It came up in the Republican debate again, the curious notion that striving for less inequality is somehow a form of “class warfare.” The implication is that the richest people earned everything they have through their own initiative and hard work. But most of them have exploited an American financial system that has facilitated the transfer of our national wealth to the people who manage that wealth.
Informed Americans understand that an economic war has been waged against the middle and lower classes. As a result, there are at least five good reasons why the tax rate on the upper classes should be MUCH higher.
1. Massive Redistribution Has Occurred. Upward.
Total U.S. wealth increased by a stunning 60 percent since 2009, from $54 trillion to $86 trillion, but 3/4 of that massive increase went to the richest 10% of Americans. According to the New York Times, the wealthiest Americans have formed an “income defense industry” to shelter their riches, with, “a high-priced phalanx of lawyers, estate planners, lobbyists and anti-tax activists who exploit and defend a dizzying array of tax maneuvers, virtually none of them available to taxpayers of more modest means.” From 2003 to 2012 the average income tax rate paid by the richest 1% went down, while for the 99% it went up.
2. Subsidies to the Rich are SIX Times Greater Than Subsidies to the Poor
The cost of the entire Safety Net is only about ONE-SIXTH of the $2.2 trillion in tax expenditures, tax underpayments, tax havens, and corporate nonpayment, the great majority of which went to the richest Americans.
3. The Super-Rich are the Main Beneficiaries of Our Nation’s Prosperity
All the technology in our phones and computers started with government research at the Defense Department, the National Science Foundation, the Census Bureau, and public universities. The Internet made possible the quadrillion-dollar trading capacity of the financial industry. Google is using some of its billions to buy technologies that were built by DARPA with our tax dollars. Pharmaceutical companies wouldn’t exist without money from the taxpayers, who have provided support for decades through the National Institutes of Health, and still pay over 80 percent of the cost of basic research for new drugs and vaccines. Big firms use intellectual property law (another gift from the taxpayers) to snatch up patents on any new money-making products, no matter how much government- and university-funded research went into it.

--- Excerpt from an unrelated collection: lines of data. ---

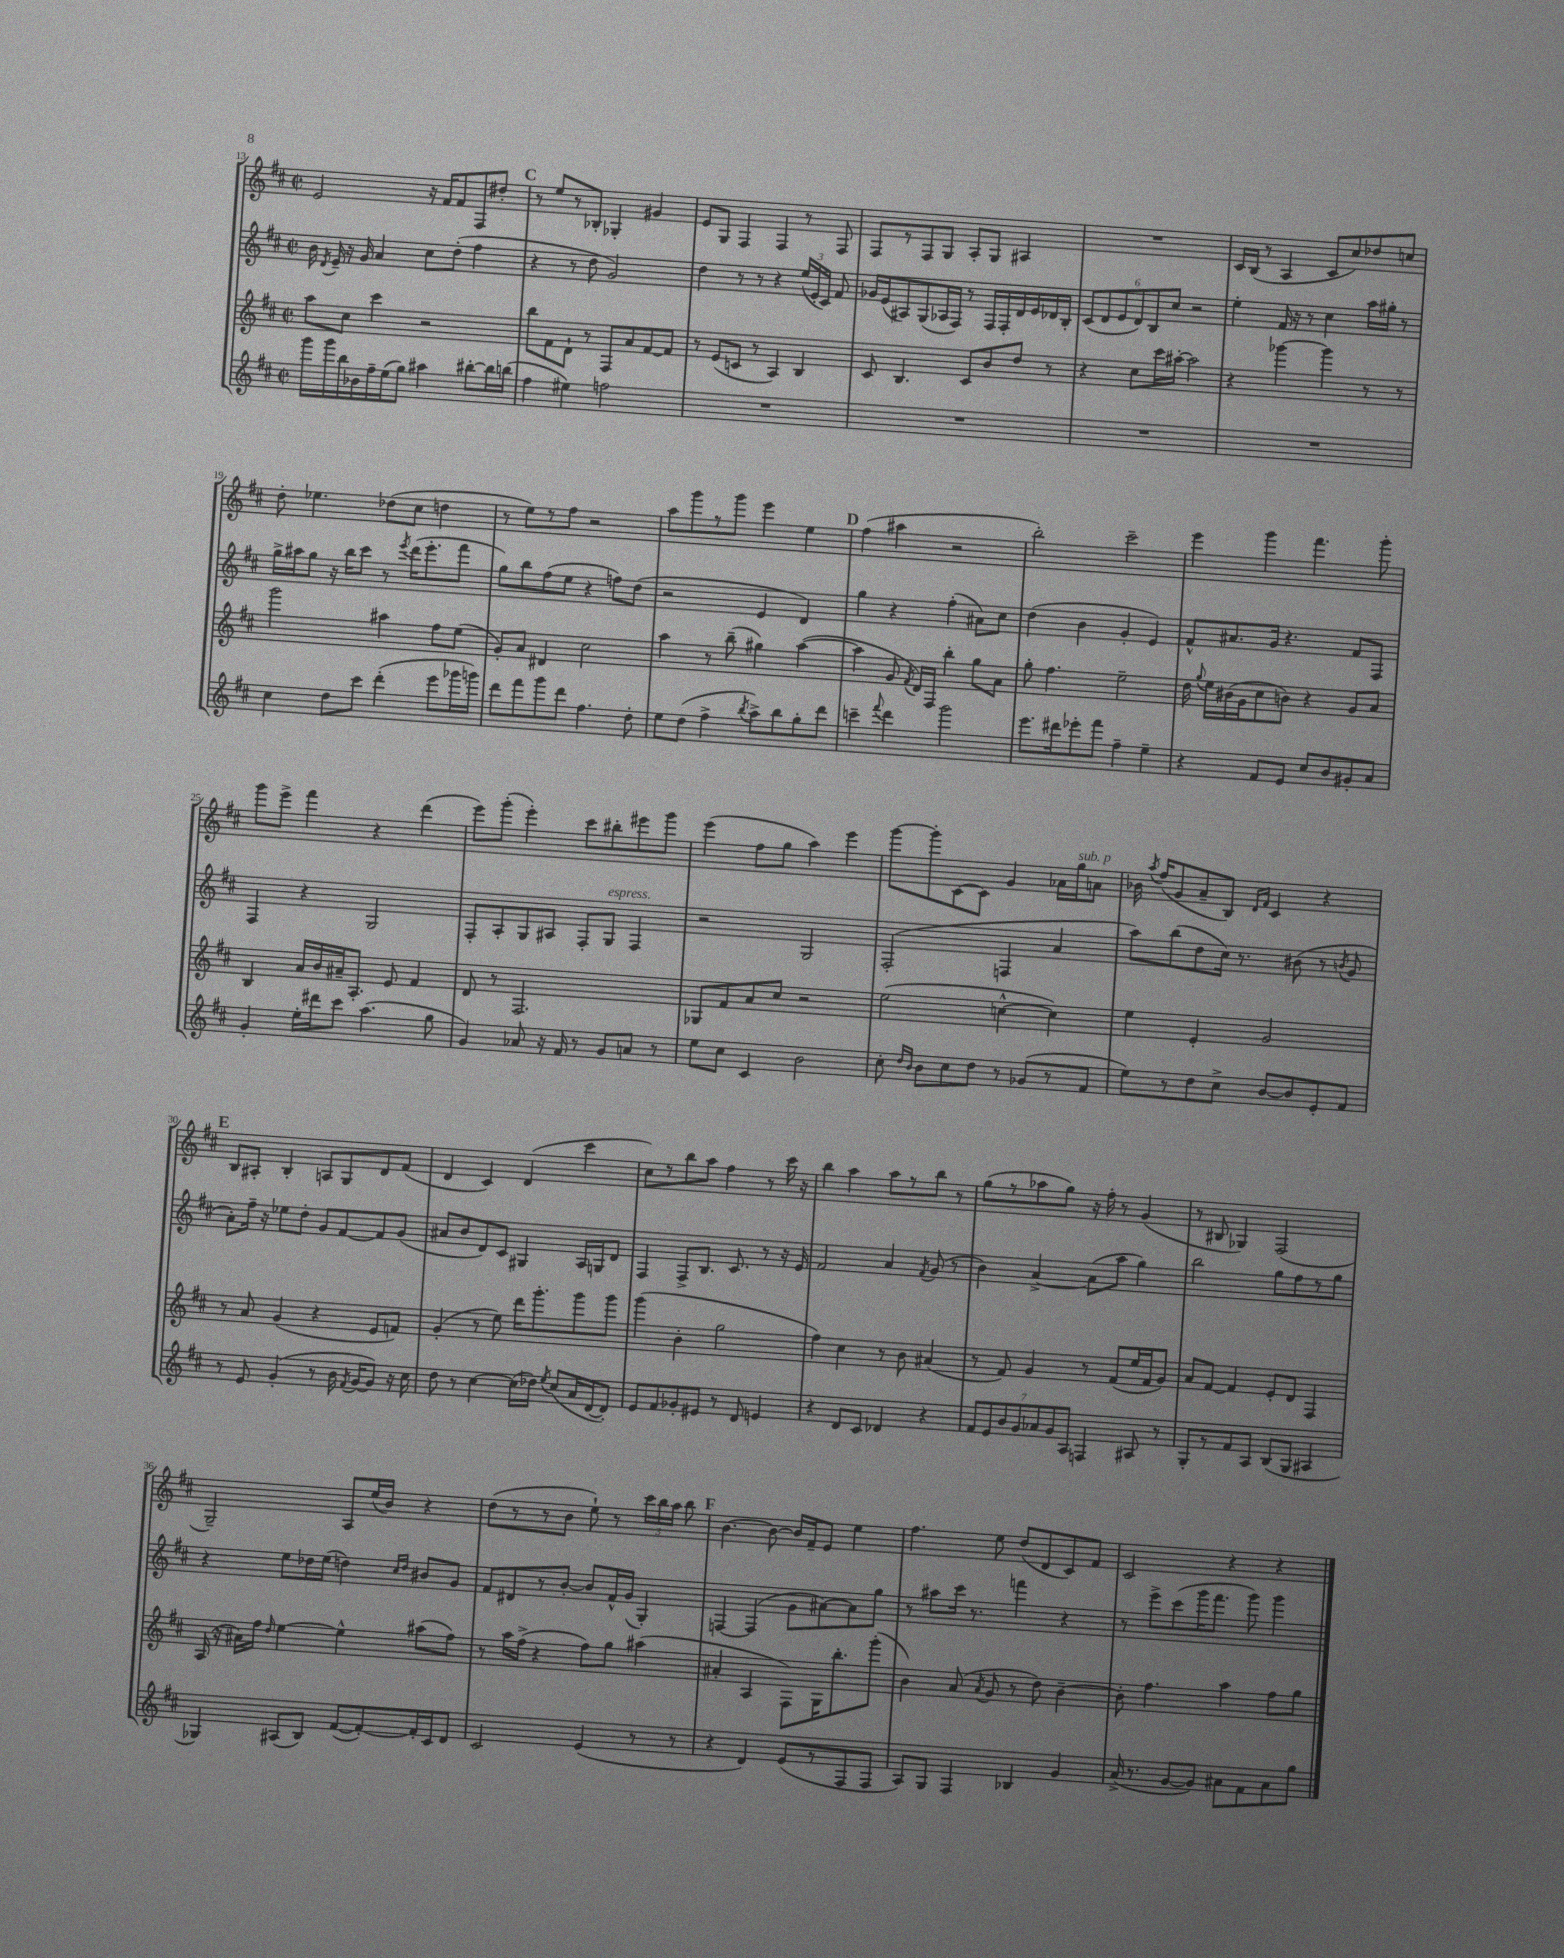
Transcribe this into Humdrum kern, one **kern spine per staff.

**kern	**kern	**kern	**kern
*part4	*part3	*part2	*part1
*staff4	*staff3	*staff2	*staff1
*clefG2	*clefG2	*clefG2	*clefG2
*k[f#c#]	*k[f#c#]	*k[f#c#]	*k[f#c#]
*M2/2	*M2/2	*M2/2	*M2/2
*met(c|)	*met(c|)	*met(c|)	*met(c|)
=13	=13	=13	=13
16ggg\LL	8aa\L	16b\	2e/
.	.	8qd/	.
16ggg\	.	16e~/	.
16bb\	8cc#\J	16r	.
16b-X\	.	16g/	.
16ff#~\	4ccc#\	4a/	.
(16ee\J	.	.	.
8gg\J)	.	.	.
4aa#X\	2r	8cc#\L	16r
.	.	.	16f#/KL
.	.	(8dd'\J	8f#/
[8bb#X'\L	.	4ff#\	8F#/
16bb#\L]	.	.	8dd#X'/J
(16bbn\JJ	.	.	.
!!LO:REH:place=s1:t=C
=14	=14	=14	=14
4ff#\	8bb\L	4r	8r
.	8f#\	.	8ee/L
4ee#X\)	8d`\J	8r	8r
.	8r	8dd\	8B-X'/J
2ffn\	8F#/L	2g/)	4G-X'/
.	8a/	.	.
.	[8f#/	.	4g#X/
.	8f#/J]	.	.
=15	=15	=15	=15
1r	8r	4dd\	8e/L
.	(8e/L	.	8G/J
.	8cn/J	8r	4F#/
.	8r	8r	.
.	4A/)	4r	4F#/
.	4B/	(24ee/LL	8r
.	.	24e'/	.
.	.	24c#/JJ)	.
.	.	8f#/	8F#/
=16	=16	=16	=16
1r	8c#/	16g-X/LL	8F#/L
.	.	(16e/J	.
.	4.B/	8A#X/)	8r
.	.	(8G/	8F#/
.	.	16A-X/L	8G/J
.	.	16F#/JJ)	.
.	8c#/L	8r	8A'/L
.	8b/	16F#/LL	8G/J
.	.	16F#'/	.
.	8dd/J	16d/	4A#X/
.	.	16e/	.
.	8r	16d-X/	.
.	.	16B'/JJ	.
=17	=17	=17	=17
1r	4r	(12c#/L	1r
.	.	12d/	.
.	.	12e/	.
.	8cc#\L	12d/)	.
.	.	12B/	.
.	16ccc#\L	.	.
.	.	12cc#/J	.
.	[16aa#X'\JJ	.	.
.	2aa#\]	2r	.
=18	=18	=18	=18
1r	4r	4ee'\	16c#/LL
.	.	.	(16B/JJ
.	.	.	8r
.	[4ggg-X\	16f#/	4A/
.	.	16r	.
.	.	8r	.
.	4ggg-\]	4cc#\	8c#/L
.	.	.	8cc#/)
.	8r	16aa\LL	8dd-X/
.	.	16gg#X'\JJ	.
.	8r	8r	8ccn/J
!!LO:LB:g=z
=19	=19	=19	=19
4cc#\	2ggg\	16gg^\LL	8dd'\
.	.	16aa#X\J	.
.	.	8gg\J	4.ee-X\
8dd\L	.	16r	.
.	.	16bb\KL	.
8ccc#\J	.	8ccc#\J	.
(4ddd'\	4aa#X\	8r	(8dd-X\L
.	.	8qeee/	.
.	.	(16ddd\KL	8cc#\J
.	.	8.eee'\	.
8eee\L	8ff#\L	.	4ddn\
16ggg-X\L	(8ee\J	8fff#\J	.
16gggn\JJ)	.	.	.
=20	=20	=20	=20
8ddd\L	8g'/L)	8gg\L)	8r
8fff#\	8a/J	8bb\	8ee\L)
8ggg\	4d#X/	(8ff#\	8r
8ddd\J	.	8ee\J	8ff#\J
4.ff#\	2cc#\	4r	2r
.	.	8ffn\L)	.
8dd'\	.	(8dd\J	.
=21	=21	=21	=21
8ee\L	4aa\	2r	8aa\L
(8dd\J	.	.	8ggg\
4ff#^\	8r	.	8r
.	(8bb~\	.	8ggg\J
8qbb/	.	.	.
8aa^\L)	4gg#X\)	4e/	4eee\
8bb\	.	.	.
8gg'\	([4aa\	4d/)	4ee\
8ddd\J	.	.	.
!!LO:REH:place=s1:t=D
=22	=22	=22	=22
4cccn~\	4aa\]	4gg\	(4ff#\
8qqfff#/	.	.	.
4ddd\	8g/	4r	4aa#X\
.	8qf#/	.	.
.	16d/LL)	.	.
.	16F#/JJ	.	.
2ggg\	4bb'\	(4ff#'\	2r
.	8gg\L	8a#X\L)	.
.	8a\J	8cc#\J	.
=23	=23	=23	=23
8.eee\L	8gg'\	(4dd\	2bb'\)
.	4.ff#\	.	.
16ddd#X\k	.	.	.
8eee-X'\	.	4b\	.
8fff#\J	.	.	.
4ff#~\	2ee~\	4g'/	2ccc#~\
4ee~\	.	4e/)	.
=24	=24	=24	=24
4r	16dd\	8f#^^/L	4eee\
.	8qqgg/	.	.
.	16ee\LL	.	.
.	(16b#X\	8.a#X/	.
.	16g\J	.	.
8f#/L	8cc#\	.	4ggg\
.	.	16g/Jk	.
8e/J	8bn\J)	4.r	.
8cc#/L	4r	.	4.fff#\
8b/	.	.	.
8g#X'/	8g/L	8f#/L	.
8a/J	8a/J	8F#/J	8ggg'\
!!LO:LB:g=z
=25	=25	=25	=25
4g'/	4B/	4F#/	8ggg\L
.	.	.	8eee^\J
16ee'\LL	16a/LL	4r	4fff#\
16ddd#X\J	16b/	.	.
8ccc#\J	16a#X~/J	.	.
.	8.A'/J	.	.
(4.aa\	.	2G/	4r
.	8e/	.	.
.	4f#/	.	(4ddd\
8gg\	.	.	.
=26	=26	=26	=26
4g/)	8d/	8F#'/L	8eee\L)
.	8r	8A'/	(8ggg'\J
8a-X/	2.F#/	8G/	4eee'\)
16r	.	8A#X/J	.
16f#/	.	.	.
8r	.	8F#'/L	8ccc#\L
!	!	!LO:TX:a:i:t=espress.	!
8g/L	.	8G/J	8bb#X'\
8an/J	.	4F#/	8eee#X\
8r	.	.	8ggg\J
=27	=27	=27	=27
8ee\L	8G-X/L	2r	(4eee\
8cc#\J	8f#/	.	.
4c#/	8a/	.	8ff#\L
.	8cc#/J	.	8gg\J
2b\	2r	2G/	4aa\)
.	.	.	4eee\
=28	=28	=28	=28
8cc#'\	(2ee\	(2F#'/	[8ggg\L
16qqdd/LL	.	.	.
16qqb/JJ	.	.	.
8b\L	.	.	8ggg'\]
8cc#\	.	.	[8c#\
8dd\J	.	.	8c#\J]
8r	[4ccn^^\	4Fn/	4g/
(8g-X/L	.	.	.
8r	4cc\])	4a/	16a-X\LL
!	!	!	!LO:TX:a:i:t=sub. p
.	.	.	16gg\J
8f#/J	.	.	8an\J
=29	=29	=29	=29
8ee\L)	4ee\	8aa\L)	16b-X\
.	.	.	8qaa/
.	.	.	(16ff#/KL
8r	.	(8bb\	8g/
8dd\	4e'/	8dd\	8a~/
8cc#^\J	.	16cc#\Jk)	8B/J)
.	.	8.r	.
.	.	.	16qqd/LL
.	.	.	16qqf#/JJ
[8b/L	2g/	.	4c#/
8b/]	.	(8b#X\	.
8e'/	.	8r	4r
.	.	8qbn/	.
8f#/J	.	8g/	.
!!LO:LB:g=z
!!LO:REH:place=s1:t=E
=30	=30	=30	=30
8r	8r	8a'\L)	8B/L
8e/	8a/	16ff#~\Jk	8A#X'/J
.	.	16r	.
(4g'/	(4g/	8ee-X\L	4B'/
.	.	8dd'\J	.
8r	4r	8g/L	8An/L
16b\	.	[8f#/	8G/
8qf#/	.	.	.
[16g/KL	.	.	.
8g/J])	8e/L	8f#/]	8d/
16r	8fn/J)	(8g/J	(8f#/J
16cc#\	.	.	.
=31	=31	=31	=31
8dd\	(4g'/	8a#X/L	4d/
8r	.	8b/	.
[4cc#\	8r	8d/)	4c#/)
.	8ee\)	8c#/J	.
(16cc#\LL]	16ddd\KL	4G#X/	(4d/
16dd-X\JJ)	8.ggg'\	.	.
8qee/	.	.	.
(8cc#/L	.	.	.
16a/L	8ggg\	16A/LL	4ccc#\
[16d/J	.	16Gn/J	.
8d'/J])	8ggg\J	8d/J	.
=32	=32	=32	=32
8e/L	(4ggg\	4F#/	8cc#\L)
8f#/	.	.	8r
8g-X'/	4b'\	8F#^/L	8bb\
8e#X/J	.	8.B/J	8aa\J
8r	2gg\	.	4ff#\
.	.	8.c#/	.
8d/	.	.	.
4en/	.	8r	8r
.	.	16r	16ccc#\
.	.	16e/	16r
=33	=33	=33	=33
4r	4ff#\)	2f#/	4bb\
8d/L	4cc#\	.	4aa\
8c#/J	.	.	.
4d-X/	8r	4a/	8aa\L
.	8b\	.	8r
.	.	8qf#/	.
4r	(4a#X/	(8g/	8bb\J
.	.	8r	8r
=34	=34	=34	=34
14f#/L	8r	4b\)	(8gg\L
14e/	.	.	.
.	8f#/)	.	8r
14b/	.	.	.
14g/	.	.	.
.	4g/	[4a^/	8aa-X\
14a-X/	.	.	.
14g/	.	.	.
.	.	.	8gg\J)
14A/J	.	.	.
4Fn/	8r	(8a\L]	16r
.	.	.	16ff#'\
.	(8f#/L	8aa\J	8r
8A#X/	16ee/L	4gg\)	(4g/
.	16f#/J	.	.
8r	8g/J)	.	.
=35	=35	=35	=35
8G'/L	8a/L	2bb\	8r
8r	[8f#/J	.	8B#X/
8f#/	4f#/]	.	4G-X/)
8A/J	.	.	.
(8B/L	8e'/L	8gg\L	(2F#/
8G/J	8d/J	8ff#\	.
4A#X/	4F#/	8r	.
.	.	8gg\J	.
!!LO:LB:g=z
=36	=36	=36	=36
4G-X/)	(16A/	4r	2G~/)
.	16r	.	.
.	16a#X\LL)	.	.
.	16ff#\JJ	.	.
.	16qqdd/	.	.
(8A#X/L	[4ee\	8ee\L	.
8B/J)	.	16dd-X\L	.
.	.	(16ee\JJ	.
([8f#/L	4ee^^\]	4ddn\)	8A/L
8f#'/_)	.	.	(16ee/L
.	.	.	16b/JJ)
.	.	16qqcc#/LL	.
.	.	16qqdd/JJ	.
16f#'/L]	(8aa#X\L	8b#X/L	4r
16c#/J	.	.	.
8d/J	8ff#\J)	8g/J	.
=37	=37	=37	=37
2c#/	8r	8f#/L	(8dd\L
.	16aa\LL	8d#X/	8r
.	(16ff#^\JJ	.	.
.	4r	8r	8r
.	.	[8b'/J	8b\J
(4e/	8ff#\L)	8b/L]	8ee`\)
.	8gg\J	16f#^^/L	8r
.	.	(16g/JJ	.
8r	(4aa#X\	4G'/)	24ccc#\LL
.	.	.	24bb\
.	.	.	24aa\JJ
8r	.	.	8bb\
!!LO:REH:place=s1:t=F
=38	=38	=38	=38
4r	4a#X'/	[4Fn/	[4.b\
4d/)	4A/	(4F/]	.
.	.	.	8b\_
(8e/L	8F#\L)	8g\L	16b/LL]
.	.	.	16f#~/J
8r	16G\K	[8a#X\)	8e/J
.	8.bb'\	.	.
8F#/	.	8a#\]	4ee\
8F#/J	(8ggg'\J	8gg\J	.
=39	=39	=39	=39
8A/L)	4b\)	8r	4.ff#\
8G/J	.	8aa#X\L	.
4F#/	(8a/	16ccc#\Jk	.
.	.	8.r	.
.	8qa/	.	.
.	8g/	.	8ee\
4B-X/	8r	4fffn\	(8dd/L
.	8dd\)	.	8d/
4g/	[4b~\	4r	8c#/)
.	.	.	8f#/J
=40	=40	=40	=40
(16a^/	8b'\]	8r	2c#/
8.r	.	.	.
.	4.ff#\	8eee^\L	.
[8g/L	.	(8ccc#\	.
8g/J])	.	16ggg\K	.
.	.	8.fff#\J	.
8a#X\L	4aa\	.	4r
8f#\	.	8ggg\)	.
8a#\	8ff#\L	4ggg\	4r
8gg\J	8gg\J	.	.
==	==	==	==
*-	*-	*-	*-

There’s much more. The wealthiest individuals and corporations are the main beneficiaries of tax laws, tax breaks, property rights, zoning rules, patent and copyright provisions, trade pacts, antitrust legislation, and contract regulations. The largest companies benefit, despite their publicly voiced objections to regulatory agencies, from SBA and SEC guidelines that generally favor business, and from FDA and USDA quality control measures that minimize consumer complaints and product recalls. Businesses rely on roads and seaports and airports to ship their products, the FAA and TSA and Coast Guard and Department of Transportation to safeguard them, a nationwide energy grid to power their factories, communications towers and satellites to conduct online business, the Department of Commerce to promote and safeguard global markets, the U.S. Navy to monitor shipping lanes, and FEMA to clean up after them.
But instead of paying for all the taxpayer-funded benefits, S&P corporations have spent 95 percent of its profits on stock buybacks and dividend payouts to enrich their investors.
4. Progressive Taxes Actually Work
The prominent economic team of Piketty and Saez and Stantcheva determined that “the top tax rate could potentially be set as high as 83%” before the highest earners are discouraged from attempting to earn more. The National Bureau of Economic Research goes further, proposing a top marginal rate of 90%, and even some conservative analysts concede that the optimal maximum may be at least 50%.
Since the 1970s libertarians and business leaders have rallied behind trickle-down theory. Thus a series of tax cuts for the rich. But evidence from numerous sources leads to the conclusion that there is no correlation between tax cuts and GDP growth, and that in fact the cuts cause governments (as common sense would dictate) to lose revenue.
5. Higher Taxes Won’t Make Rich People Leave
During the Republican debates Chris Christie claimed that higher taxes caused wealthy New Jersey residents to leave the state. It’s not true. A Stanford study found that lower-income residents left New Jersey at approximately the same rate. “Overall,” said the authors, “higher income earners show greater residential stability and geographic embeddedness than do low income earners.”
A Conclusion: The Washington Examiner referred to Bernie Sanders as an “elderly extremist.” Elderly, yes. But as Democratic debate moderators noted, over two-thirds of Americans favor increased taxes on people making over a million dollars. The desire to reduce inequality is not extreme at all.